“I never thought that I’d ever sing again. But hearing the first three songs, I just couldn’t say no!” With that, Agnetha Fältskog ends nine years of silence.
A lot has been said and written about Fältskog’s supposed anxiety and isolation. Her fear of flying, exacerbated during her time with ABBA; being forced to travel by bus, only to be thrown through a window in an accident; her stage fright, and various far-flung rumours about her private life, have helped create a figure that, at times, seemed more bizarre and reclusive even than Scott Walker. And that’s saying something.
However, by the sounds of new album A, all that was required was for someone to write some songs she liked the sound of. Quite simple, really.
The man responsible for inspiring Fältskog is songwriter and fellow Swede Jorgen Elofsson, who has worked with the likes of Britney Spears and Kelly Clarkson. “We wanted to make this as if Agnetha hadn’t entered ABBA,” said Elofsson. “We were interested in what she would have sounded like if she hadn’t been in the group. And yet it’s important that she comes across as we remember her to be.”
Elofsson, along with another Swede, Peter Nordahl, have achieved this in all 10 of the album’s songs. Yet it’s to varying degrees of success and, at times, at the expense of the album’s primary asset: Fältskog’s voice, which is still as gorgeous as it was four decades or so ago; it hasn’t really aged at all. Album opener The One Who Loves You Now, in its own measured way, signals a triumphant return. Her vocal reaches the heights it’s known for, working particularly well with string and percussion arrangements, while also having a smoky Charlotte Gainsbourg touch to it at times. The lyrics also demonstrate Fältskog’s torment and return from it: “Everything I ever had I let it slip away, every dream I ever dreamed was lost until today.” It’s quite a moving opener.
But this is somewhat undone with When You Really Loved Someone, which contrasts with the opener entirely with its feel as a Eurovision-ish, naff love ballad, with buzzing, phaser-sounding keyboards and an overall production that’s overbearing. Following track Perfume In The Breeze is better, with textbook hooks with lyrics such as “vanish like a rainbow from the horizon of my heart” and jolly whistling interludes making this very summer radio friendly, while I Was A Flower again illustrates some sort of tortured persona through its lyrics (“I was a flower, now look what you have done – you made my colours fade… once I was innocent…”) and more minimal piano-based backing.

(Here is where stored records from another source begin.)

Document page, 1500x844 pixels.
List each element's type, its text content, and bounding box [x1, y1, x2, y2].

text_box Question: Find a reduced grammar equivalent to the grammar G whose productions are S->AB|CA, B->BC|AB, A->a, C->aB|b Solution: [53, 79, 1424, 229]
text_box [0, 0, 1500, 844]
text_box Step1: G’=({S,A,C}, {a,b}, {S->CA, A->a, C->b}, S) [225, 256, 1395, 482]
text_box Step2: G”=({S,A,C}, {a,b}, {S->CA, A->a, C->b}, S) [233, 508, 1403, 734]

But then there’s the plainly odd I Should’ve Followed You Home, a duet with Gary Barlow that, on the face of it, won’t do those alleged stories about that stalker any good. While focussing on some sort of unrequited love through reflection, lyrics such as “I missed the chance to make you my own, now I know, I should’ve followed you home” are shiver inducing. It has the feel of a Kelly Clarkson ballad trying to be a bit more upmarket, but the lyrics and excessive production turn this into something rather disturbing. Perhaps – in the loosest sense of the word – this was intentional; some of ABBA’s best songs have a sort of illicit darkness to them – Does Your Mother Know is a case in point – but the impelling edginess in the music meant it worked there. It really doesn’t here.
Nevertheless, Dance Your Pain Away rescues the situation, taking Fältskog into more familiar pop/disco territory and bringing a touch of the Voulez-Vous. It largely works well, but Fältskog’s voice does get lost at times in the excessive production. Yet the fact it’s the most ABBA of all the songs excuses this. It raises a question – was making an album that tried to show Fältskog in a non-ABBA fashion really the right idea?

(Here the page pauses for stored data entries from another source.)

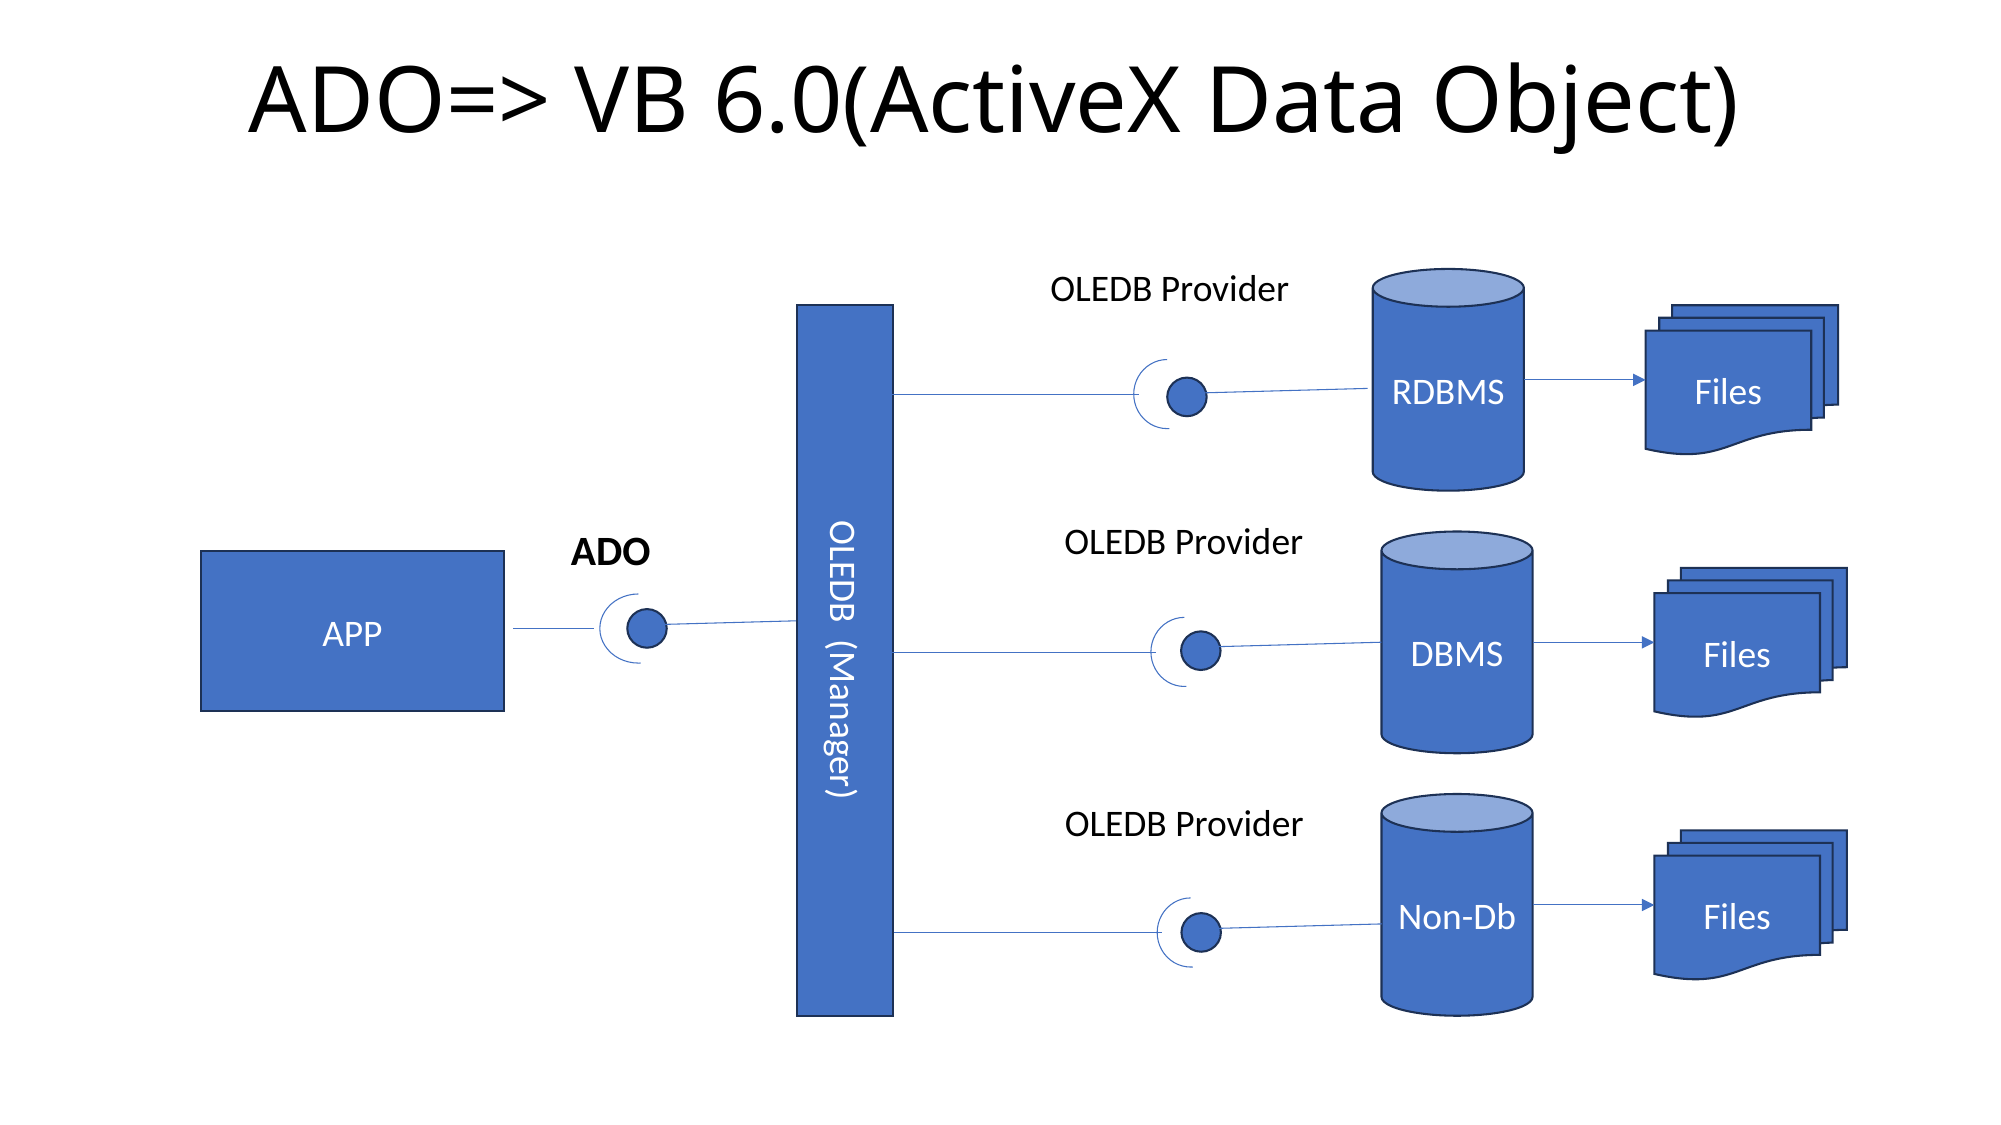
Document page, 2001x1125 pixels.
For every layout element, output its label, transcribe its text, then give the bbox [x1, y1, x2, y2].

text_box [1034, 256, 1368, 417]
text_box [1048, 791, 1382, 952]
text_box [887, 617, 1218, 687]
text_box Files [1653, 829, 1848, 981]
text_box RDBMS [1371, 267, 1525, 492]
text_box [893, 897, 1225, 967]
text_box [513, 593, 677, 663]
text_box OLEDB (Manager) [796, 304, 894, 1017]
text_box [870, 359, 1201, 429]
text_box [555, 515, 828, 648]
title ADO=> VB 6.0(ActiveX Data Object) [234, 33, 1959, 172]
text_box Non-Db [1380, 792, 1534, 1017]
text_box APP [200, 550, 505, 712]
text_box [1048, 510, 1382, 670]
text_box Files [1644, 304, 1840, 456]
text_box DBMS [1380, 530, 1534, 755]
text_box Files [1653, 566, 1848, 718]
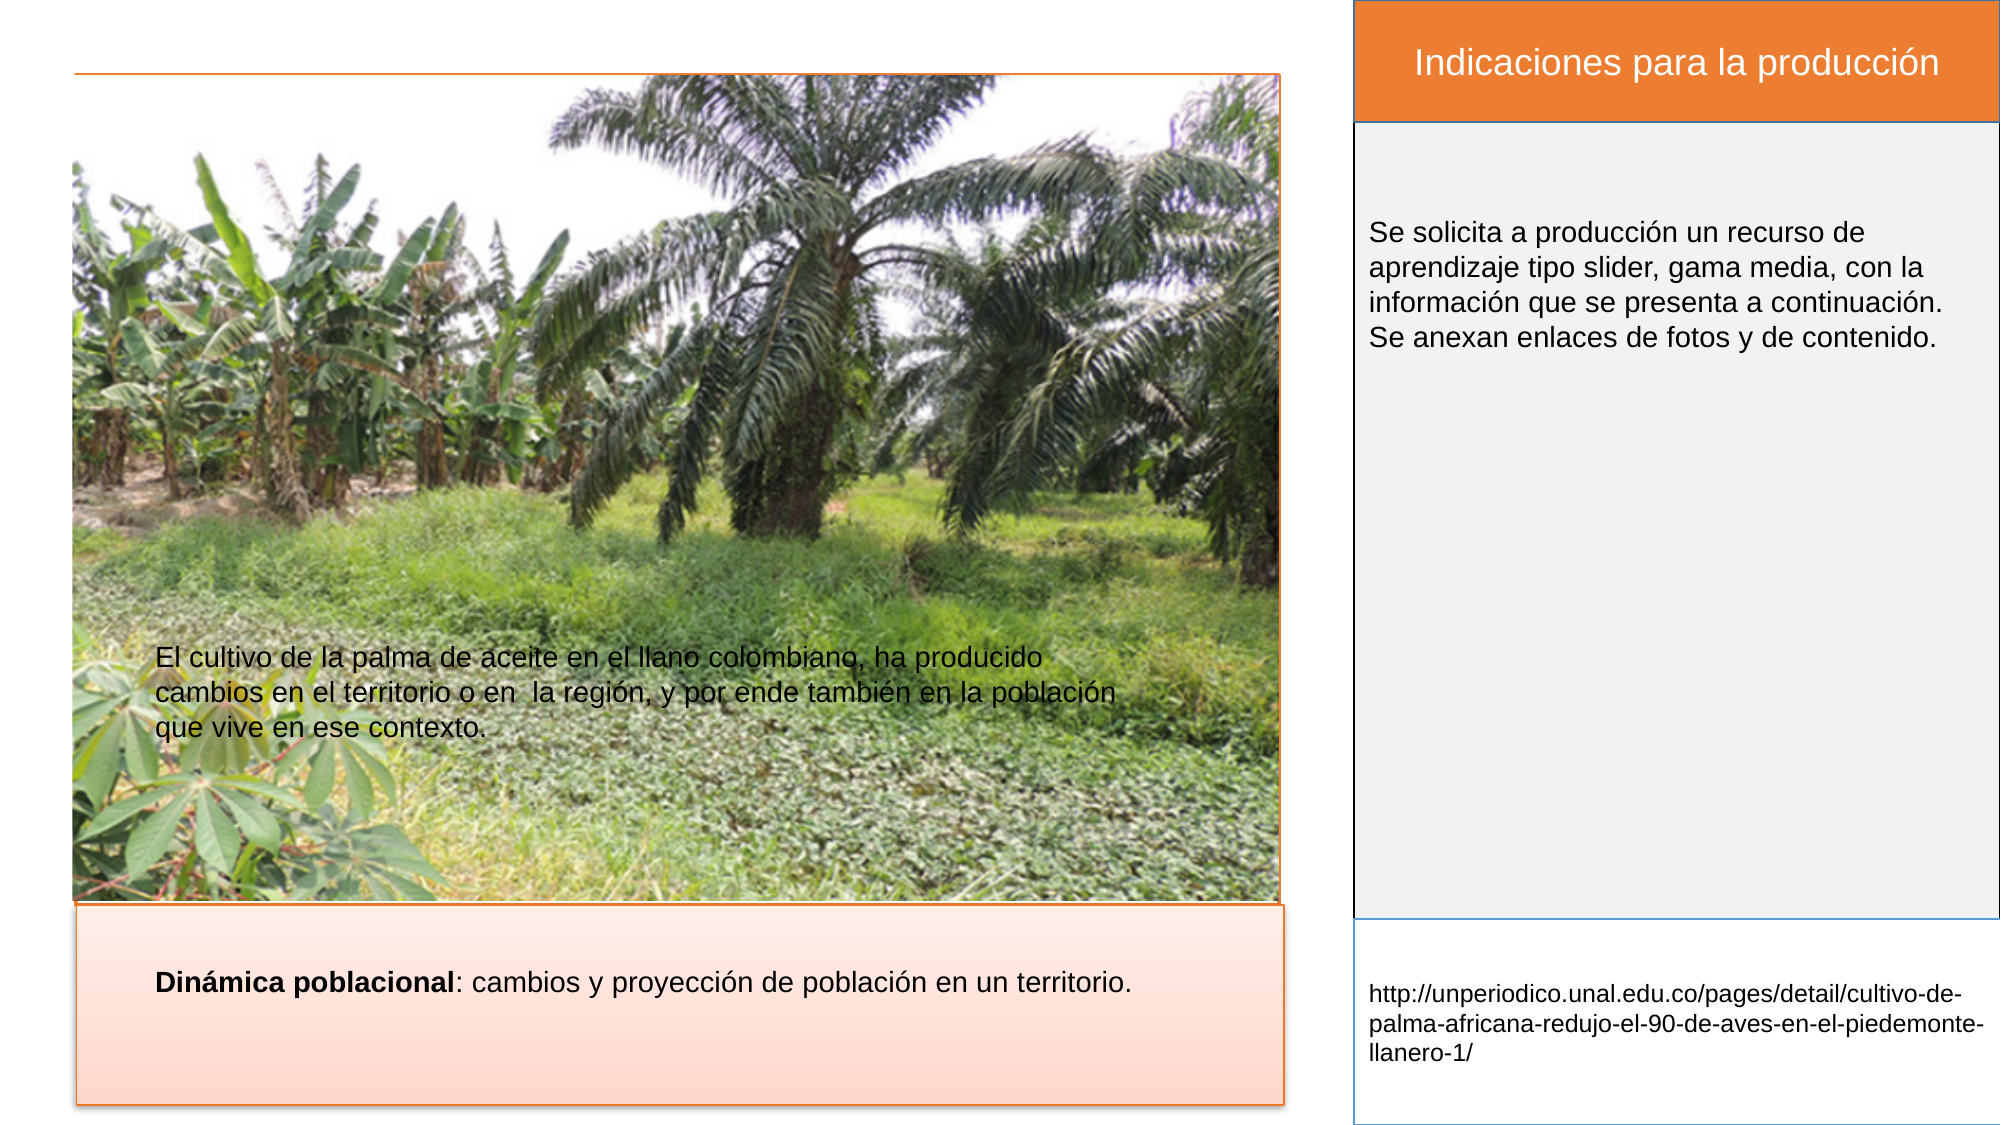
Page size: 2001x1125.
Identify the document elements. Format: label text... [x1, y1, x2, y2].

picture [72, 74, 1280, 902]
text_box [1353, 122, 2000, 206]
text_box Indicaciones para la producción [1353, 0, 2000, 122]
text_box [76, 909, 1285, 1106]
text_box Se solicita a producción un recurso de aprendizaje tipo slider, gama media, con la información que se presenta a continuación. Se anexan enlaces de fotos y de contenido. [1353, 206, 2000, 701]
text_box http://unperiodico.unal.edu.co/pages/detail/cultivo-de-palma-africana-redujo-el-90-de-aves-en-el-piedemonte-llanero-1/ [1353, 918, 2000, 1125]
text_box [676, 903, 1338, 954]
text_box Dinámica poblacional: cambios y proyección de población en un territorio. [140, 956, 1218, 1006]
text_box [1353, 701, 2000, 918]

This question is raised further in Bubble, which again would sit well with Kelly Clarkson, especially with lyrics such as “in this bubble made for two”. Listening to it is laborious; despite the production being scaled back, allowing Fältskog’s voice to flourish a bit, the mundanity of the lyrics and the music itself don’t help her here.
But you forgive this somewhat when you hear Back On Your Radio, with lyrics like “caught in a radio shadow for the longest time, living out of the range of your love for the longest time… are you picking up my signal again?” seemingly addressing her long-term absence. Album closer I Keep Them On The Floor Beside My Bed, which Fältskog co-wrote with Elofsson, bookends the album well and, like the opener, is also moving in its own way: the string arrangements, Fältskog’s vocal and lyrics (“Memories start to flow, the pictures of me and you, I keep them on the floor beside my bed”) offer an insight into the Fältskog’s loneliness. In the end, despite its touches of melancholy, it’s in its own way quietly proud in the sense that she’s actually recording again.

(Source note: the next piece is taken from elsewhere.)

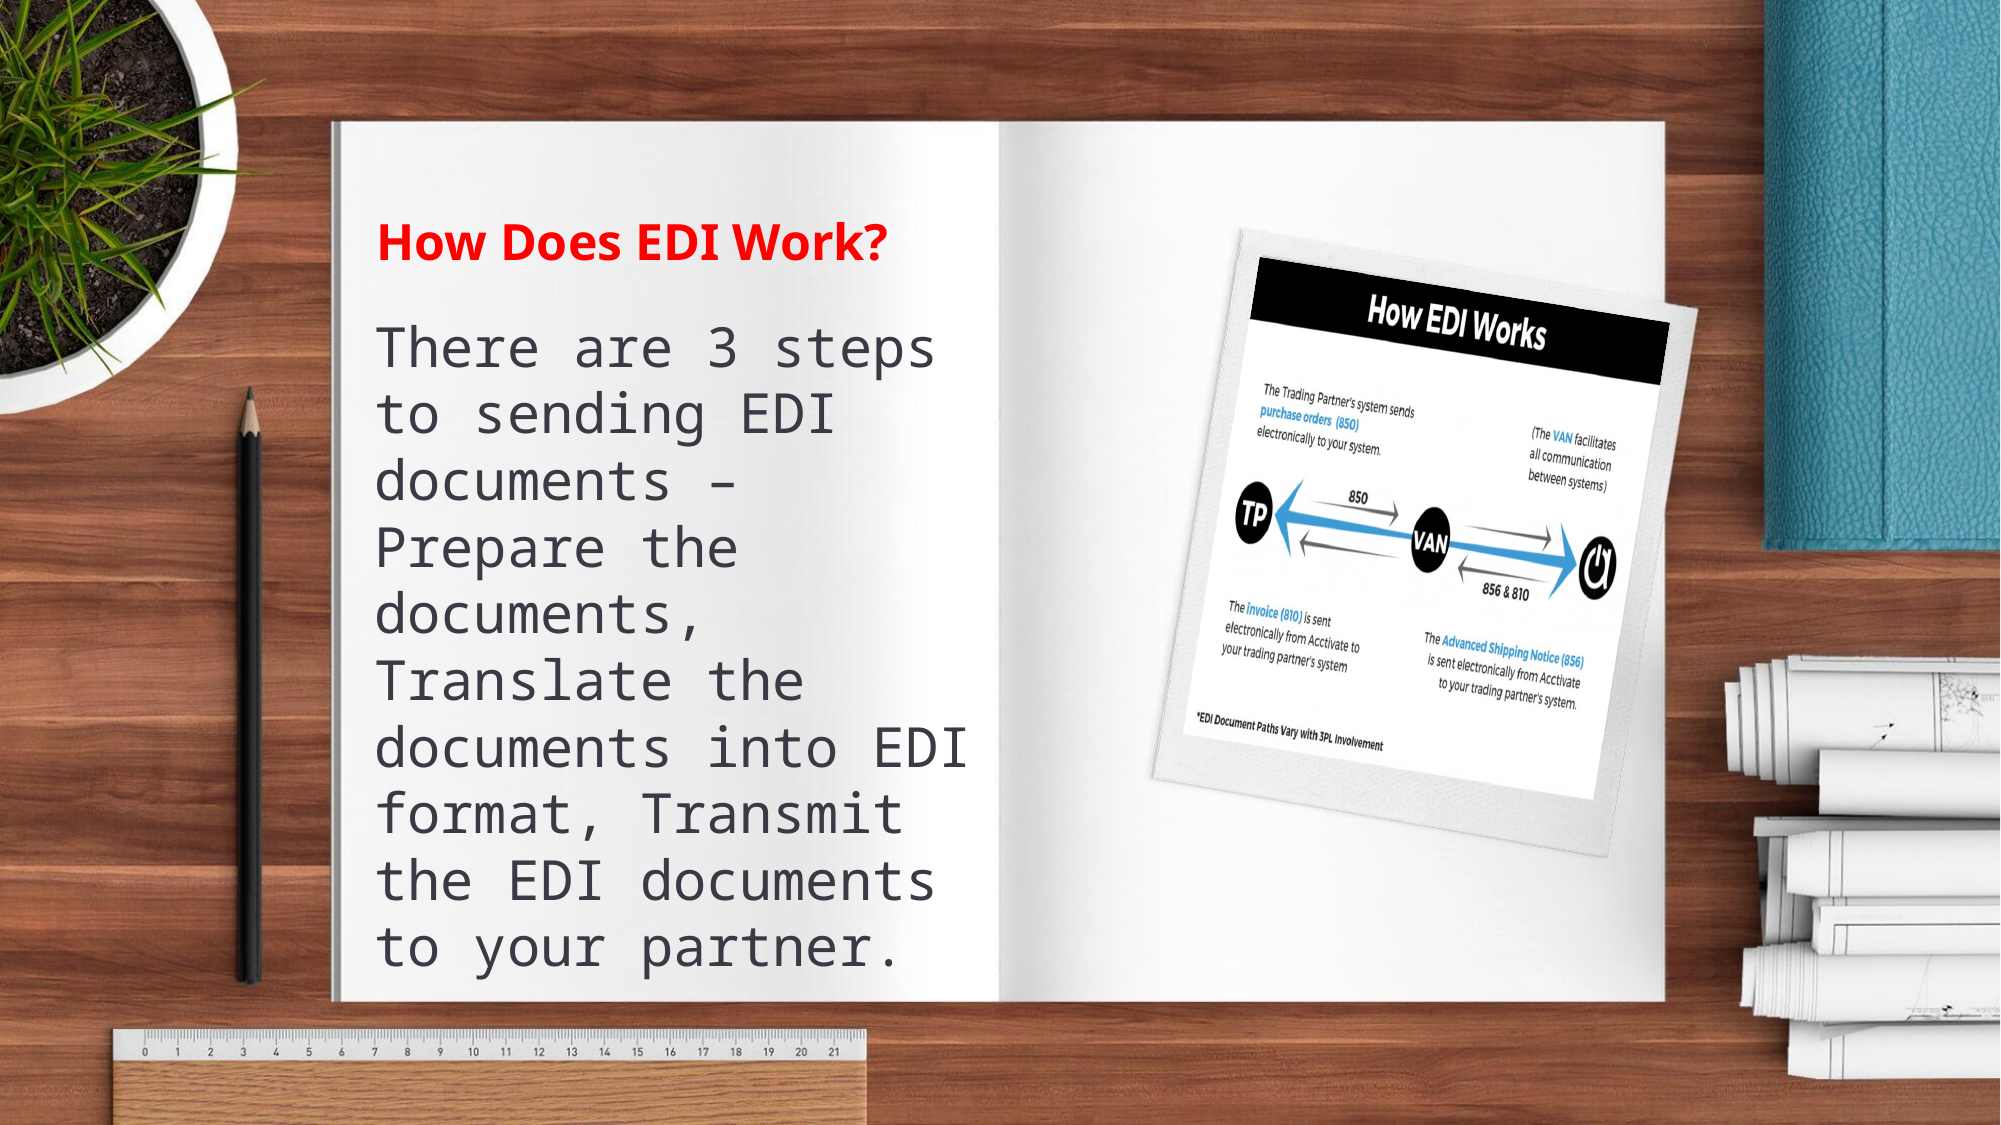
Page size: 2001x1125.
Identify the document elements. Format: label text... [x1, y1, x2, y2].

list There are 3 steps to sending EDI documents – Prepare the documents, Translate the documents into EDI format, Transmit the EDI documents to your partner. [351, 311, 995, 973]
picture [0, 0, 2001, 1125]
title How Does EDI Work? [376, 184, 890, 311]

At times A tries far too hard, with this idea of showing her in some other guise arguably an attempt at shaking off the image that has followed her around for years, while also distancing herself away from ABBA somewhat. But at the same time, despite its faults, what Fältskog, Elofsson and Nordahl try and achieve is quite brave. With less excessive production and better songs, this could have been an accomplished return – her voice is still there. As it is, we’re picking up some signals, but it requires some real tuning. Still, it’s wonderful to have Fältskog back – and we should be thankful for that. Confidence restored, we hope.